La sociedad española, orgullosa de su sistema sanitario, se ha visto sumida en una crisis de proporciones hasta hace poco inimaginables.
20.000 muertos, decenas de miles infectados y miles de médicos, enfermeros y otros muchos trabajadores, empleados públicos y voluntarios contagiados son muestra inequívoca de la magnitud y crueldad de la pandemia en España.
Las UCIs atestadas, los hospitales al borde del colapso, los improvisados hospitales de campaña y la entrega generosa de los sanitarios van a permanecer durante mucho tiempo en nuestra retina.
A pesar de la falta de un plan de contingencia ante el riesgo anunciado por la OMS y de la deficiente coordinación, es seguro que el COVID-19 acabará siendo vencido. Lo que nadie se atreve a predecir es cuándo sucederá eso.
Nadie sabe si el virus es estacional o no; nadie está en condiciones de asegurar la eficacia ni la seguridad de ciertos medicamentos autorizados para otras indicaciones; nadie tiene idea sobre cuándo habrá vacuna.
Tampoco se sabe a ciencia cierta si hay o no garantías de inmunización colectiva, ni disponemos de datos sólidos sobre cuál será la prevalencia real de esta pandemia.
En estas condiciones es muy difícil afirmar cuándo llegará el momento de que vuelva a nuestras vidas la rutina laboral, económica y social. Estamos, pues ante un escenario lleno de incertidumbre.
El derecho a la protección de la salud, a la vida y a la integridad física y moral están protegidos por nuestra Constitución. Son derechos que no deben ser ignorados ni tampoco suspendidos
Pese a todo, es seguro que va a proseguir el esfuerzo de todos para combatir y tratar de doblegar al COVID-19. Pero también es cierto que, con ocasión de la crisis de COVID-19, las estructuras y el funcionamiento de nuestra Sanidad van a quedar muy resentidos.
El riesgo de pérdida de calidad o el recorte asistencial son sombras que se proyectan e inquietan a ciudadanos con cáncer, con cardiopatías, con diabetes y otras patologías crónicas, con enfermedades raras, con fracturas, etcéteraétera.
Son millones de pacientes los que, desde que se inició la pandemia, han visto, en no pocos casos, que sus padecimientos han tenido que quedar “aparcados”.
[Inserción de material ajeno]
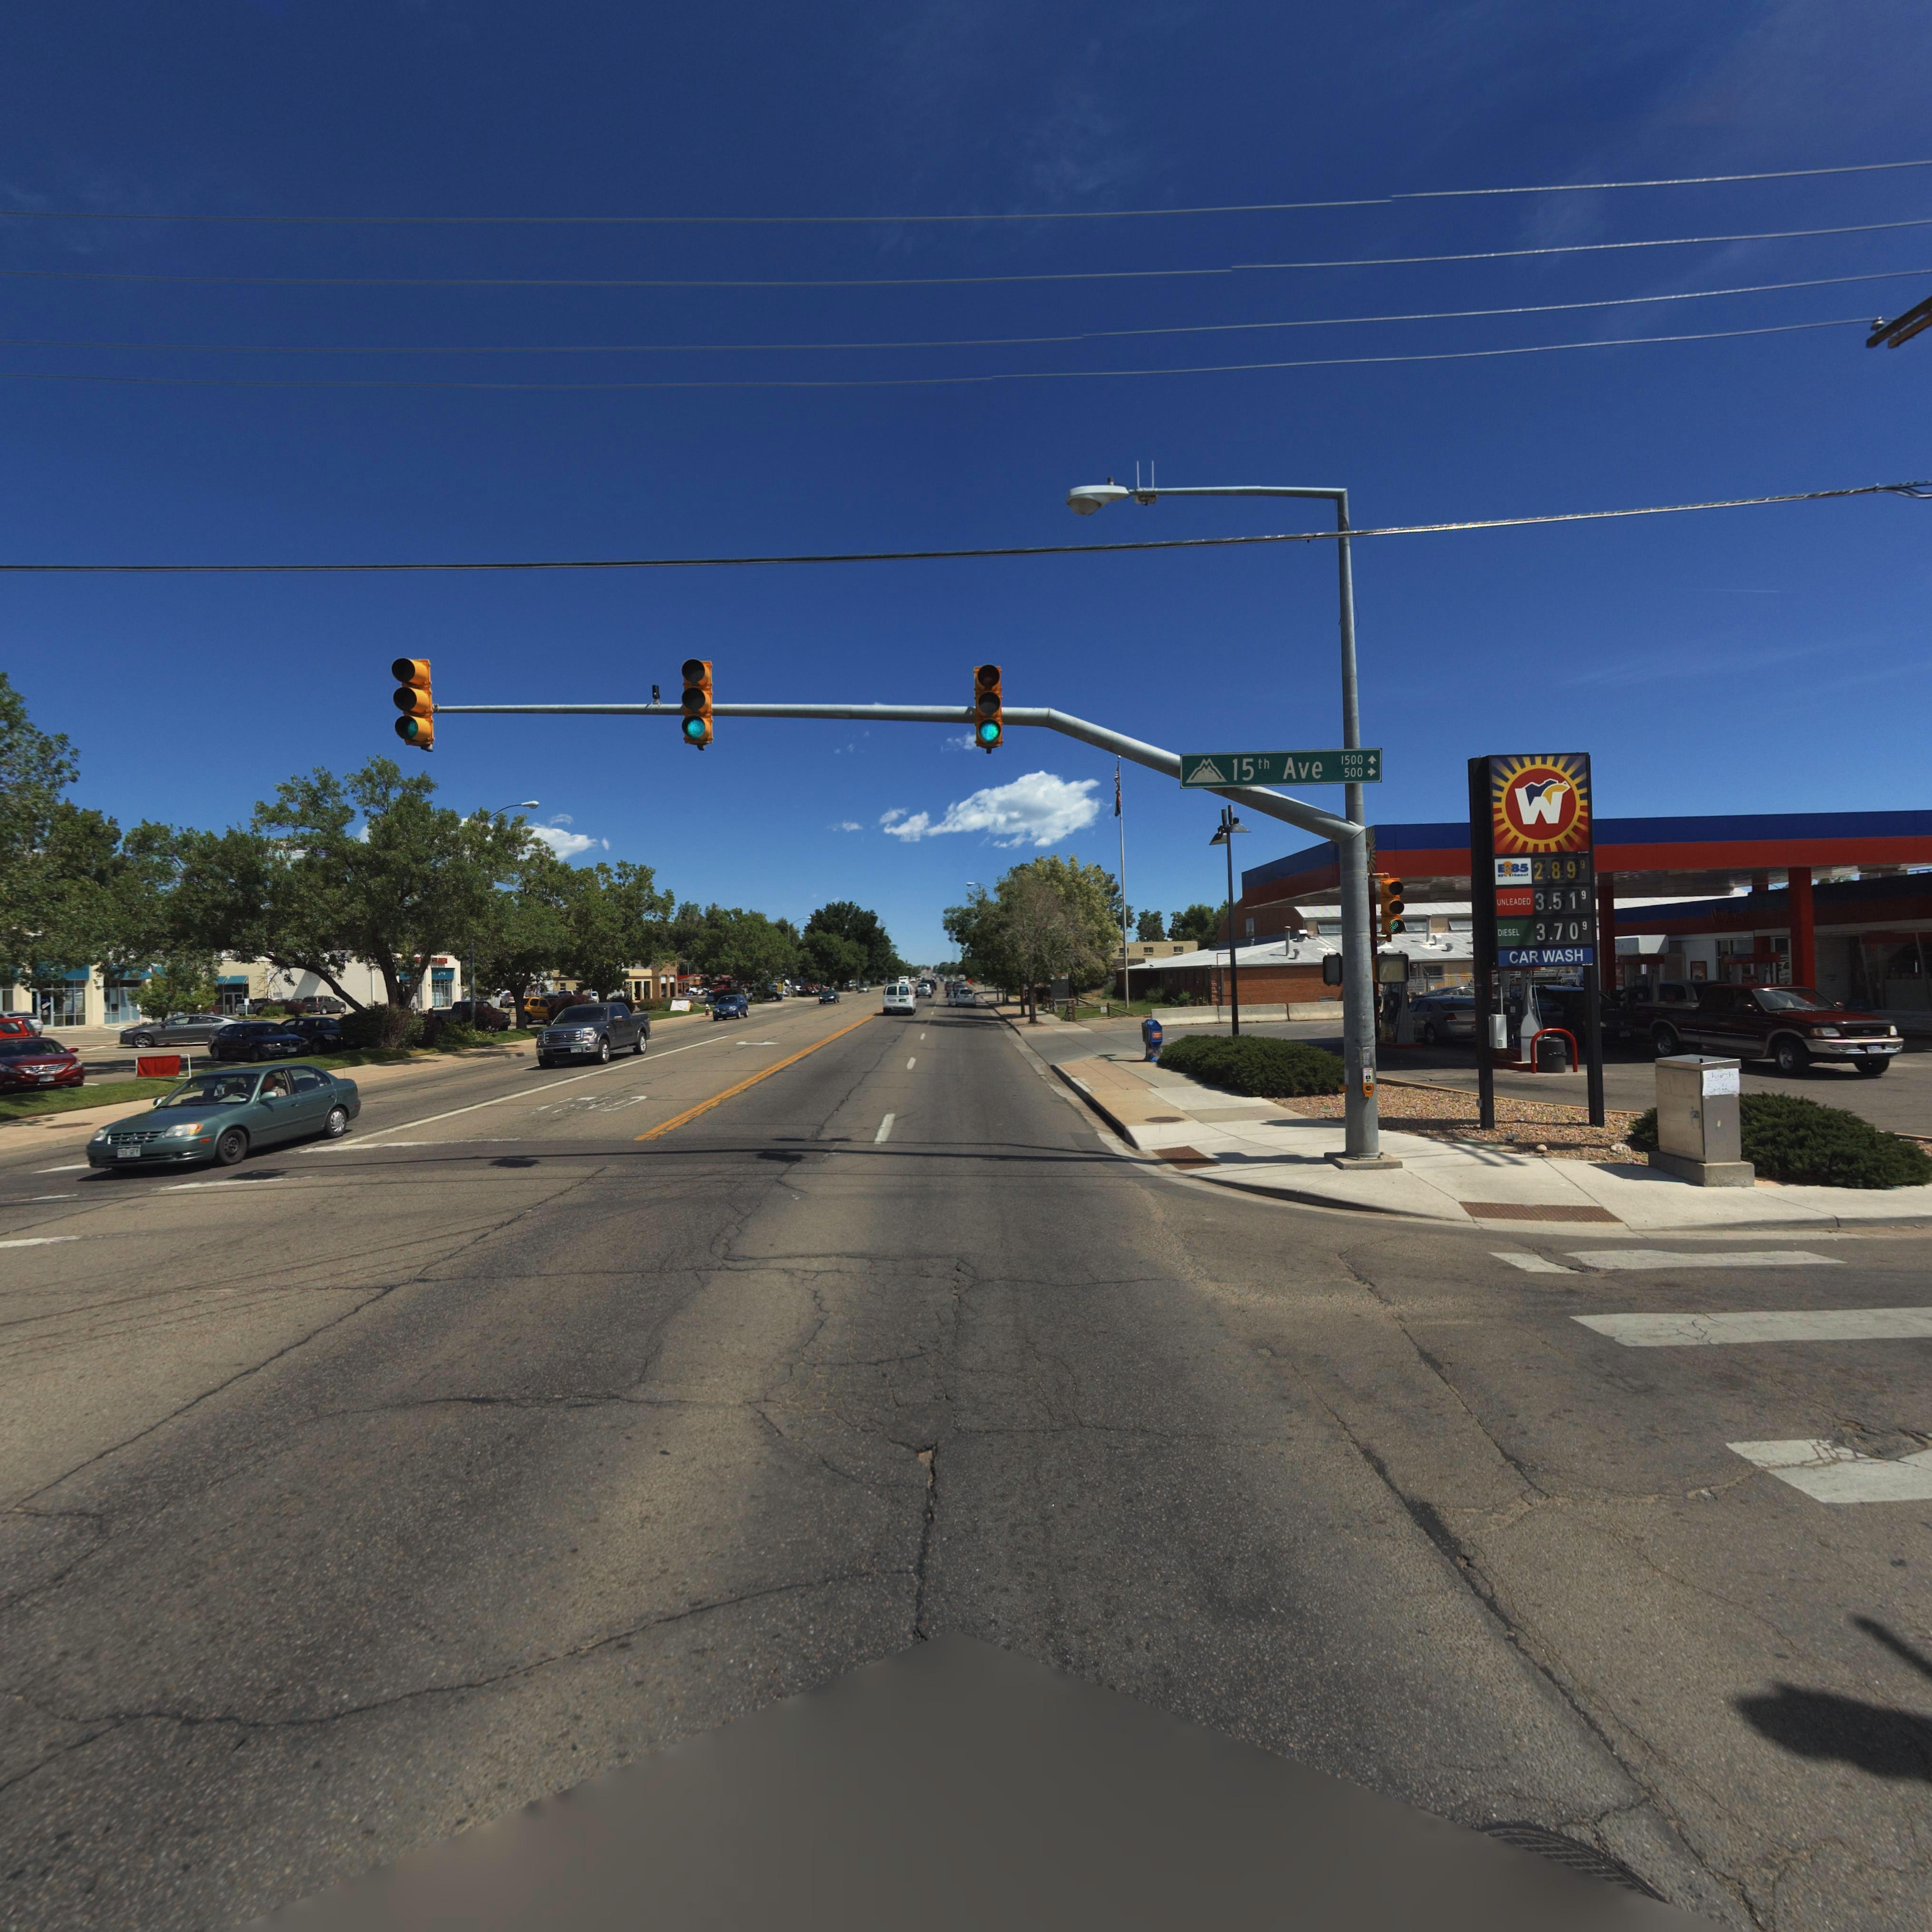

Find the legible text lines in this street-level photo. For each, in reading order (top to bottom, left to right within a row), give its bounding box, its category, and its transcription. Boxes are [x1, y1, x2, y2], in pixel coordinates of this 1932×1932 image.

[1340, 753, 1364, 765] StreetNumberRange: 1500
[1230, 755, 1326, 782] StreetName: 15th Ave
[1344, 766, 1378, 778] StreetNumberRange: 500->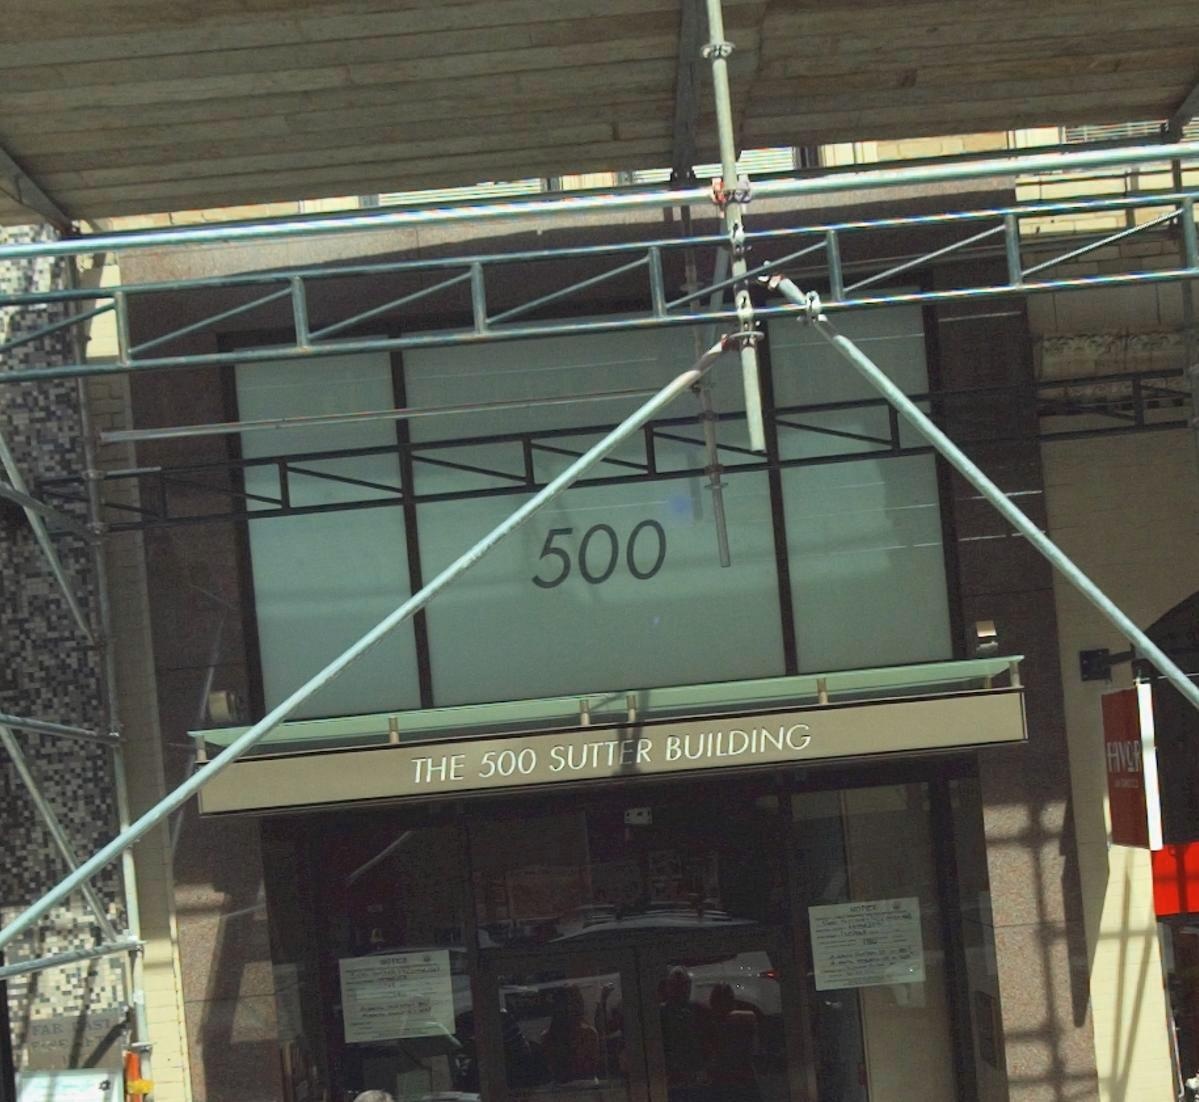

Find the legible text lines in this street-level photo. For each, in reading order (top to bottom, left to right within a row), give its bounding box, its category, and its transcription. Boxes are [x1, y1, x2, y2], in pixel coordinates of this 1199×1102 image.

[523, 512, 683, 594] StreetNumber: 500
[405, 718, 817, 789] None: THE 500 SUTTER BUILDING
[1102, 737, 1146, 775] BusinessName: FAVOR
[847, 901, 882, 916] None: NOTICE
Si en la agenda política está la famosa “desescalada” para poner fin al confinamiento y recuperar las actividades económicas y laborales, parecería lógico que los responsables públicos acordasen, cuanto antes, un Plan nacional para la normalización asistencial.
Dicho Plan, dotado presupuestariamente, habría de ser el fruto de criterios pactados con todas las comunidades autónomas, garantizaría el acceso a las prestaciones y servicios y tendría muy presentes las necesidades de los centros de salud y las residencias de mayores.
De no existir un Plan, el Sistema Nacional de Salud acabaría quedando expuesto a improvisaciones cortoplacistas, poniéndose en grave riesgo la salud de un amplio número de ciudadanos. No sería de recibo, en términos legales y éticos, resignarse y aceptar, como algo inevitable las listas de espera “sine die”, la paralización de pruebas diagnósticas o la falta de personal sanitario.
Los ciudadanos quieren que, cuanto antes, se ponga fin a la pandemia, que ha puesto de luto a España, pero también reclaman que una persona con leucemia, con cáncer, con un ictus, con una fractura de cadera o con grave riesgo de ceguera sea debidamente atendida.
El derecho a la protección de la salud, a la vida y a la integridad física y moral están protegidos por nuestra Constitución. Son derechos que no deben ser ignorados ni tampoco suspendidos.